For the records below, report how many lines include the string "gestión", leaving out everything except the number.

◆ Data excerpts:

--

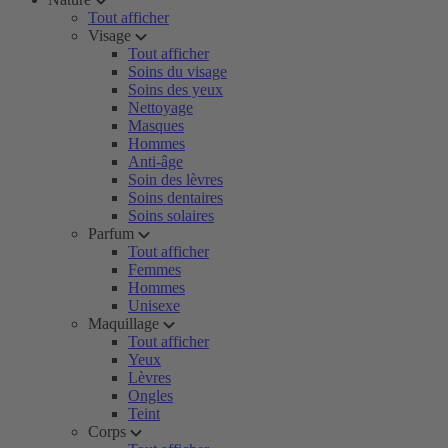
Tout afficher
Visage
Tout afficher
Soins du visage
Soins des yeux
Nettoyage
Masques
Hommes
Anti-âge
Soin des lèvres
Soins dentaires
Soins solaires
Parfum
Tout afficher
Femmes
Hommes
Unisexe
Maquillage
Tout afficher
Yeux
Lèvres
Ongles
Teint
Corps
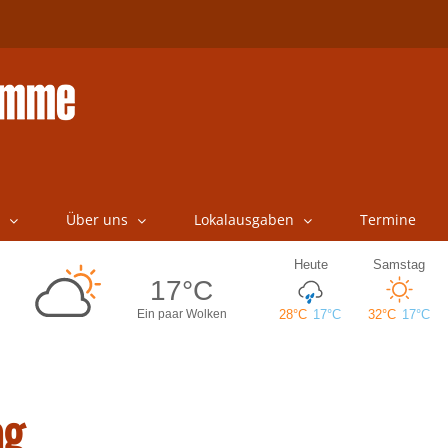
Über uns
Lokalausgaben
Termine
ag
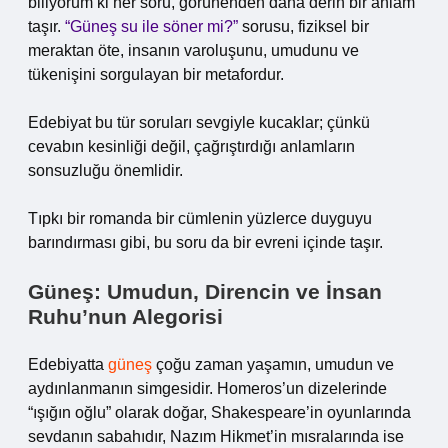
biliyorum ki her soru, görünenden daha derin bir anlam
taşır.
“Güneş su ile söner mi?”
sorusu, fiziksel bir
meraktan öte, insanın varoluşunu, umudunu ve
tükenişini sorgulayan bir metafordur.
Edebiyat bu tür soruları sevgiyle kucaklar; çünkü
cevabın kesinliği değil, çağrıştırdığı anlamların
sonsuzluğu önemlidir.
Tıpkı bir romanda bir cümlenin yüzlerce duyguyu
barındırması gibi, bu soru da bir evreni içinde taşır.
Güneş: Umudun, Direncin ve İnsan
Ruhu’nun Alegorisi
Edebiyatta
güneş
çoğu zaman yaşamın, umudun ve
aydınlanmanın simgesidir. Homeros’un dizelerinde
“ışığın oğlu” olarak doğar, Shakespeare’in oyunlarında
sevdanın sabahıdır, Nazım Hikmet’in mısralarında ise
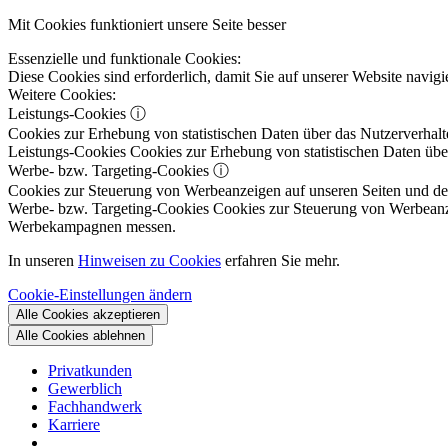
Mit Cookies funktioniert unsere Seite besser
Essenzielle und funktionale Cookies:
Diese Cookies sind erforderlich, damit Sie auf unserer Website navi
Weitere Cookies:
Leistungs-Cookies
ⓘ
Cookies zur Erhebung von statistischen Daten über das Nutzerverhalt
Leistungs-Cookies
Cookies zur Erhebung von statistischen Daten über
Werbe- bzw. Targeting-Cookies
ⓘ
Cookies zur Steuerung von Werbeanzeigen auf unseren Seiten und dene
Werbe- bzw. Targeting-Cookies
Cookies zur Steuerung von Werbeanzeig
Werbekampagnen messen.
In unseren
Hinweisen zu Cookies
erfahren Sie mehr.
Cookie-Einstellungen ändern
Alle Cookies akzeptieren
Alle Cookies ablehnen
Privatkunden
Gewerblich
Fachhandwerk
Karriere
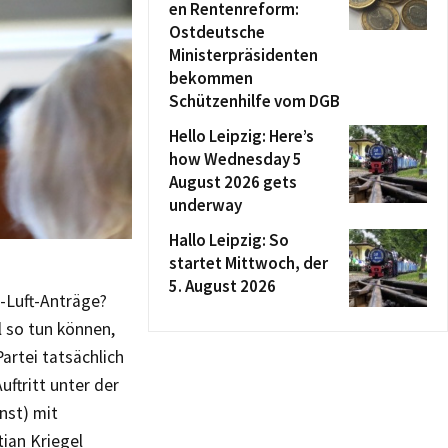
en Rentenreform:
Ostdeutsche
Ministerpräsidenten
bekommen
Schützenhilfe vom DGB
Hello Leipzig: Here’s
how Wednesday 5
August 2026 gets
underway
Hallo Leipzig: So
startet Mittwoch, der
5. August 2026
e-Luft-Anträge?
l so tun können,
artei tatsächlich
ftritt unter der
nst) mit
tian Kriegel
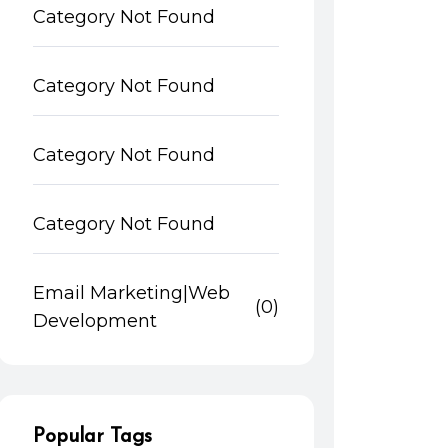
Category Not Found
Category Not Found
Category Not Found
Category Not Found
Email Marketing|Web
(0)
Development
Popular Tags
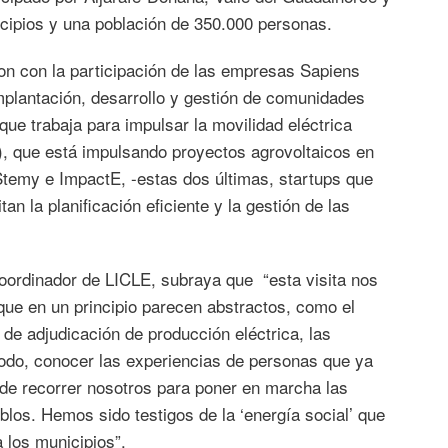
cipios y una población de 350.000 personas.
on con la participación de las empresas Sapiens
mplantación, desarrollo y gestión de comunidades
ue trabaja para impulsar la movilidad eléctrica
), que está impulsando proyectos agrovoltaicos en
 Stemy e ImpactE, -estas dos últimas, startups que
an la planificación eficiente y la gestión de las
oordinador de LICLE, subraya que “esta visita nos
que en un principio parecen abstractos, como el
de adjudicación de producción eléctrica, las
 todo, conocer las experiencias de personas que ya
de recorrer nosotros para poner en marcha las
os. Hemos sido testigos de la ‘energía social’ que
 los municipios”.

--

◆ Solved exercise: 2